Recently, there have been some naysayers who claim both CSAT and NPS are outdated. The argument — especially in the case of NPS — seems to come down to the fact that while both metrics can give you an indication of whether you're doing something right or wrong, they don't tell you what exactly that something is — or how to fix it, if it turns out it's bad.
We don't fully agree with this assessment: while NPS and CSAT are limited by their very nature, you want them to be! They're meant to measure very specific things. And no one's saying you should use these two metrics in isolation! In fact, we've already covered 15 other support metrics, and each of them can be measured to tell you different things about your business and its processes.

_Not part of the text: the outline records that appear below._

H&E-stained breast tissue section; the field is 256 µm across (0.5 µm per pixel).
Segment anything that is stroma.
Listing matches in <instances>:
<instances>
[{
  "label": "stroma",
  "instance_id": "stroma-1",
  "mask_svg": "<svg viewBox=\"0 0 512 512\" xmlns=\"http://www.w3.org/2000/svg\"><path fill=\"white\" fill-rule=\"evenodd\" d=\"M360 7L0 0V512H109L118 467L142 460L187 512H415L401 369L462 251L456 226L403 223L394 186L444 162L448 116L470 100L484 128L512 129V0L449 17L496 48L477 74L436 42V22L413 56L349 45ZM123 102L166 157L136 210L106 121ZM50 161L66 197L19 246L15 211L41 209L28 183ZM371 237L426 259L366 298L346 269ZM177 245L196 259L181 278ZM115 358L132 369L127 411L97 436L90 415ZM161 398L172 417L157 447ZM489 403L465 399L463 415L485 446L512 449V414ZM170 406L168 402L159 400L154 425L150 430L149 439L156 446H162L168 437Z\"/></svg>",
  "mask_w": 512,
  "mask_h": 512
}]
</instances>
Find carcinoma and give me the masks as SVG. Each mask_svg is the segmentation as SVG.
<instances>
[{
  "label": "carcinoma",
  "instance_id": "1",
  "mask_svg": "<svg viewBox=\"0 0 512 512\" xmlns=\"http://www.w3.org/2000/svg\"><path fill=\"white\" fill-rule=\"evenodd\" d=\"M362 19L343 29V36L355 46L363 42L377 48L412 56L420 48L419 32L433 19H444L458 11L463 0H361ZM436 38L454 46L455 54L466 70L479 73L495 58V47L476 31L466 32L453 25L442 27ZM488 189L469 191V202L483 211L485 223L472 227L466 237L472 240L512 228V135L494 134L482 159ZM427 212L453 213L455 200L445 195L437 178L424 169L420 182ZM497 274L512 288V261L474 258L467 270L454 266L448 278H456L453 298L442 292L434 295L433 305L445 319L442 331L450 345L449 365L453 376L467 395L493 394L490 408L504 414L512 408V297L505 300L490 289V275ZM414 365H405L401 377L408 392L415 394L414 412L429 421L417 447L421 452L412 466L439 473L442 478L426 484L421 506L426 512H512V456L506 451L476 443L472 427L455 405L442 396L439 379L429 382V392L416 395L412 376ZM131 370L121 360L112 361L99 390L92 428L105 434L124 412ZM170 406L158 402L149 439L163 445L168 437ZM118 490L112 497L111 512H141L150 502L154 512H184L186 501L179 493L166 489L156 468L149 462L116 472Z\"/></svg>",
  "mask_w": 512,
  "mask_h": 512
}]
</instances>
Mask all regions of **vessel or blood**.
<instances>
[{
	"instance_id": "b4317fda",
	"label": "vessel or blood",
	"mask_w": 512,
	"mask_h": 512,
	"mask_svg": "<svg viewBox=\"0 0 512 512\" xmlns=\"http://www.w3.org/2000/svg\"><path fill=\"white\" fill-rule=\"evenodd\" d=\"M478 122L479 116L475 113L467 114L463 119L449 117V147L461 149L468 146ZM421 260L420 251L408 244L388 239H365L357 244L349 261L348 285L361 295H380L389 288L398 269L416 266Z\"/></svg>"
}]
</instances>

Put them together, and what do you get?
A well-rounded picture with as much detail as you want!
In addition to that, most CSAT and NPS surveys do leave room for open-ended questions if you're looking for more specific feedback. You just have to learn how to write a great one that customers will respond to.
Wrapping things up
While NPS and CSAT are both CX metrics, they differ in their approach to measuring customer satisfaction. NPS is primarily a long-term, relational metric that measures how likely a customer is to recommend a product or service to others. CSAT, on the other hand, measures how satisfied customers are with a particular interaction or feature, and can be either a long-term or short-term metric.
It is important to be very clear about your goals when measuring either NPS or CSAT. Making a plan, deciding whether to gather relational or transactional information, and determining what kinds of questions to ask are all important steps in measuring these metrics accurately. Additionally, while both NPS and CSAT have limitations, they are still valuable metrics that can give businesses a well-rounded view of their customer satisfaction.
Overall, understanding the differences between NPS and CSAT can help businesses choose the most appropriate metric for their specific needs. By carefully measuring and analyzing these metrics, businesses can gain valuable insights into customer satisfaction and improve retention rates.